Employees worked three shifts a day, six days a week and earned 50 to 80 cents an hour, which was better than the typical wages at the time. Safety was a top priority. All the food in the cafeteria was steamed rather than grilled, fried or baked to reduce the risk of a fire that could trigger explosions. Anyone caught with cigarettes, lighters or matches could be fined, fired or even jailed.
“The production lines were squeaky clean,” says Johnson. “You wouldn’t find a dust bunny anywhere. You had to change from your street clothes and put on uniforms and you had to wear special-issue shoes before going into a designated clean area.”
The soles of the shoes were leather, stitched rather than stapled since staples might cause sparks and an explosion. The women had to take off wedding rings, or cover them with tape and they had to remove bobby pins and fasten their hair with bandanas. Nevertheless, accidents were inevitable. Three workers died in explosions, says Brenda Kriz, archivist for the town of Ajax, and many women lost fingers or fingertips to explosions.
There were Tuesday evening square dances and Friday night dances with big bands and young men from Whitby, Oshawa and other nearby communities which more than compensated for the shortage of males on site. There were movie nights and a library and the athletically inclined could play baseball, basketball, badminton or tennis.
Letters to and from loved ones—either soldiers fighting overseas or families back home—were indispensable wartime morale boosters and the volume of DIL mail quickly overwhelmed the tiny post office in Pickering Village. In the summer of 1941, says Kriz, the administration concluded that the complex needed its own postal station and asked employees to submit names.
The suggestions included Dilco, Dilville, Powder City and Ajax—the latter being the name of the British battleship that led HMS Achilles and Exeter in a transatlantic pursuit of Nazi Germany’s Admiral Graf Spee. The chase ended with the Graf Spee trapped in neutral waters at the mouth of the River Plate, near Montevideo, Uruguay, in early December 1939. Rather than fight and lose, the German captain scuttled the ship on direct orders from Hitler. It was an uplifting victory and the managers at Defence Industries commemorated it by naming their postal station after the HMS Ajax. The name was retained for the new municipality that rose on the site of the DIL complex.

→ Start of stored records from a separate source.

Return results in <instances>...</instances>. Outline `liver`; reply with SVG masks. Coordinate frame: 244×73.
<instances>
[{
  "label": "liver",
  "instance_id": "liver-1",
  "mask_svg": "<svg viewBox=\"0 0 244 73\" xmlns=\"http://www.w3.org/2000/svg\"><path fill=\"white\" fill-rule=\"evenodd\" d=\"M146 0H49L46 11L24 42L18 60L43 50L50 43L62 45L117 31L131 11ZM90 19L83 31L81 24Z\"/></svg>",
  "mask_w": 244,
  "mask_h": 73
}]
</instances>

After the war, the shell-filling lines, explosives warehouses and many other structures were burned because they were contaminated with residue of TNT, amatol and other volatile substances. Several miles of railway spur lines were lifted and the lakefront magazines flattened. The administration buildings were put to civilian use as University of Toronto classrooms for engineering students and the women’s residences as short-term shelter for European refugees. The government intended to demolish the 600 wartime homes, but post-war housing shortages derailed that plan.
Instead, the government offered them to Pickering Township, but the township council said no thanks—it couldn’t afford to provide the services required—so Central Mortgage and Housing Corporation (CMHC) took possession and sold them to the occupants.
In 1950, CMHC established the Ajax Improvement District and set up a three-member board of trustees to lay the foundations of a civic administration and, five years later, the provincial government approved the incorporation of the town of Ajax. The new municipality grew slowly through the 1960s and 1970s, but has experienced explosive growth over the past 30 years.
“I’ve watched Ajax grow through the decades,” says Johnson, who bought one of the wartime houses in 1951 with her late husband and continues to reside there. “It’s overwhelming, really.”